Between 1955 and 1960 he restored the Convent of the Capuchinas Sacramentarias in Tlalpan, in 1957 he made the urban sculpture project of the Torres de Satélite in collaboration with the sculptor Mathias Goeritz and the painter Jesús Reyes Ferreira, later in 1976 he built Casa Gilardi. His speech on vernacular architecture was recognized when in 1976, on the occasion of the exhibition at the Museum of Modern Art in New York entitled "The Architecture of Luis Barragán", his work was definitively internationalized. He was a member of the SAM and the AIA, and as a result of the exhibition of the MoMA that same year he would receive the national prize of architecture. In 1980 he received the second Pritzker Prize. He died on November 22, 1988, suffering from Parkinson's disease.
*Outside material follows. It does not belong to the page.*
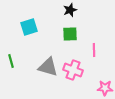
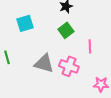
green square: (70, 34) -> (66, 30), turned -35

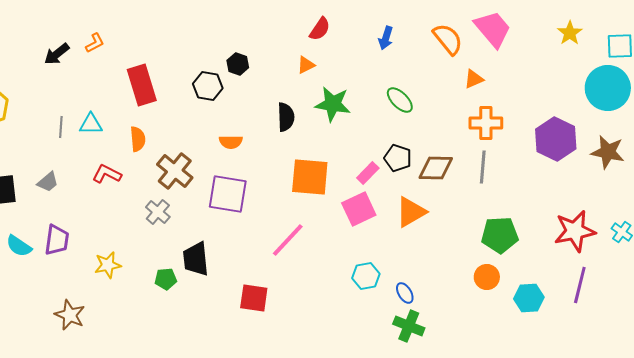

Barragán called himself a landscape architect and has had a profound influence not only on three generations of Mexican architects, but many more throughout the world. In his acceptance of the Pritzker Architecture Prize, he called it "alarming" that publications devoted to architecture seemed to have banished the words, "Beauty, Inspiration, Magic, Spellbound, Enchantment, as well as the concepts of Serenity, Silence, Intimacy and Amazement." He apologized for perhaps not having done these concepts complete justice, but said "they have never ceased to be my guiding lights." As he closed his remarks, he spoke of the art of seeing. “It is essential to an architect to know how to see—to see in such a way that vision is not overpowered by rational analysis."